==== Information ====
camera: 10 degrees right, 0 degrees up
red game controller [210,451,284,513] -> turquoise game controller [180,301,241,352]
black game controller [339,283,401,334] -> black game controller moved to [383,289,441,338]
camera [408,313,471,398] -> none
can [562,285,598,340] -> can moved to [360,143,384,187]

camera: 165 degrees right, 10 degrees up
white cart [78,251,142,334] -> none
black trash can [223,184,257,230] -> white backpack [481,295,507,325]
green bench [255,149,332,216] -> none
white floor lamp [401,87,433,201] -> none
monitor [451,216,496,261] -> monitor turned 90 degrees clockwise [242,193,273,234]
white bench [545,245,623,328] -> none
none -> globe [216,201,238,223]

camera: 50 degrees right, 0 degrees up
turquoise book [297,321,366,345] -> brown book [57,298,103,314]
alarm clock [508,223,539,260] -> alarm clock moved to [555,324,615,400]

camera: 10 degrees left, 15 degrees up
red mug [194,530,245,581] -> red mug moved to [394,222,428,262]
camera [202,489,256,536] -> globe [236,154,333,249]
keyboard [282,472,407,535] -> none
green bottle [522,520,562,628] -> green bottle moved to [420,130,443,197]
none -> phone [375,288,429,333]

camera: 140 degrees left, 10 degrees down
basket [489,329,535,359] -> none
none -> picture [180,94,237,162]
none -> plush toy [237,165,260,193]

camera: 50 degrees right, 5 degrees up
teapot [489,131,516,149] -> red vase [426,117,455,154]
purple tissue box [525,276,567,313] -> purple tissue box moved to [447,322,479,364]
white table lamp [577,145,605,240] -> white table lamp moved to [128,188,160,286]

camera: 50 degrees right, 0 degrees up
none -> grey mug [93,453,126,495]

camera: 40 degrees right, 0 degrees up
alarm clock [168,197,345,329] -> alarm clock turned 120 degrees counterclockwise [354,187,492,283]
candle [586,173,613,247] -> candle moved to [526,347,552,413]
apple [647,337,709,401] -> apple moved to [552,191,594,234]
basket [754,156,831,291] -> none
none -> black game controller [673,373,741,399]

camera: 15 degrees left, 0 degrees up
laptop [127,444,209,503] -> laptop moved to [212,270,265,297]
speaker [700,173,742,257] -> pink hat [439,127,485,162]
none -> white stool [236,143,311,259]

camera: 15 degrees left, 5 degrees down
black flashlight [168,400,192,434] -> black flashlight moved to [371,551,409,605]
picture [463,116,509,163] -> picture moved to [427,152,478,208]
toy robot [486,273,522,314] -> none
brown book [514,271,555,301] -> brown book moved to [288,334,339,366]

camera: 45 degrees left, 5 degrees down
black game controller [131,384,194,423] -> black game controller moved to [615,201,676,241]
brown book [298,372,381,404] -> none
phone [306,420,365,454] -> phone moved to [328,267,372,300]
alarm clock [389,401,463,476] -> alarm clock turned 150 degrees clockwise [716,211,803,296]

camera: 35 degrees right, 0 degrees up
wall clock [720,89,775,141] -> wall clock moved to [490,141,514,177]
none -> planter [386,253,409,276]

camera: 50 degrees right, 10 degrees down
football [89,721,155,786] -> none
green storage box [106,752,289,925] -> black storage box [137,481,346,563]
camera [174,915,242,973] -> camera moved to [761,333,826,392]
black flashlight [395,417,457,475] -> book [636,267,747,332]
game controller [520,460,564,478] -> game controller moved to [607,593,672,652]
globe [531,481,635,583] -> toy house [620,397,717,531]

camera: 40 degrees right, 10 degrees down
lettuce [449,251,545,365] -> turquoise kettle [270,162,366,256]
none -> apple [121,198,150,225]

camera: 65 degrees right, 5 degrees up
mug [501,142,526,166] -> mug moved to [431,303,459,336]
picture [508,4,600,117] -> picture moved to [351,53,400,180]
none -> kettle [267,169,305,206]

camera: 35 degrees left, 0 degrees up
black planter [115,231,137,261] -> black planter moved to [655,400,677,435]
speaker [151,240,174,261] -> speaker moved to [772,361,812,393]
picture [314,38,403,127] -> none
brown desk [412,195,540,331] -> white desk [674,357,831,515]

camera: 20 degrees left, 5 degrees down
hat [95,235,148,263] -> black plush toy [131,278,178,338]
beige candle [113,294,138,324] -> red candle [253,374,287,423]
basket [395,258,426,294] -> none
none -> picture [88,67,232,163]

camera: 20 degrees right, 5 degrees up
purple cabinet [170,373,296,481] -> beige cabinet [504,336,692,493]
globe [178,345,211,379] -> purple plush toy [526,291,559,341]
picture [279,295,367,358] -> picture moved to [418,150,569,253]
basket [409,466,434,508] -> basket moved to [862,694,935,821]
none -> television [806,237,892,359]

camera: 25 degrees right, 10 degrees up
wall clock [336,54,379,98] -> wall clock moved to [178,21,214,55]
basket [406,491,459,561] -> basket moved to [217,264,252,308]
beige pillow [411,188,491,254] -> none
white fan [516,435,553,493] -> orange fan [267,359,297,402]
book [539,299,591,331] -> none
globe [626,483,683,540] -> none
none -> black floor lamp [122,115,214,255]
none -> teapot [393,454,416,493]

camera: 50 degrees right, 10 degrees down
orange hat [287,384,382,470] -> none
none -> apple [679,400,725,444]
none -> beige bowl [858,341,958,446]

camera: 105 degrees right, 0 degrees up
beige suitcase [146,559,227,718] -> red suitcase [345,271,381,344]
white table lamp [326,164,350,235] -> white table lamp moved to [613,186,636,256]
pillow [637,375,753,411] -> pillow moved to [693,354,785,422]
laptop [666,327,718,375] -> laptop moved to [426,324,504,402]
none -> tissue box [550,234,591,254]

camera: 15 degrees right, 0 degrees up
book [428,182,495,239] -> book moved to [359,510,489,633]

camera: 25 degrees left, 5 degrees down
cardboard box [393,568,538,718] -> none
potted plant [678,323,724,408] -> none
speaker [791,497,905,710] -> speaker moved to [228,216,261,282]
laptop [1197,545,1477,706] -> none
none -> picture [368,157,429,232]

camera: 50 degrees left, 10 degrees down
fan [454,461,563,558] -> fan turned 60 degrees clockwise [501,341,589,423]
====
### [Goal of the exercise]
Give back, unchanged, the run of lines in the listing above that begins at the line containing "alarm clock [508,223,539,260]" and ends at the line containing "none -> plush toy [237,165,260,193]", both included.

### [Exercise answer]
alarm clock [508,223,539,260] -> alarm clock moved to [555,324,615,400]

camera: 10 degrees left, 15 degrees up
red mug [194,530,245,581] -> red mug moved to [394,222,428,262]
camera [202,489,256,536] -> globe [236,154,333,249]
keyboard [282,472,407,535] -> none
green bottle [522,520,562,628] -> green bottle moved to [420,130,443,197]
none -> phone [375,288,429,333]

camera: 140 degrees left, 10 degrees down
basket [489,329,535,359] -> none
none -> picture [180,94,237,162]
none -> plush toy [237,165,260,193]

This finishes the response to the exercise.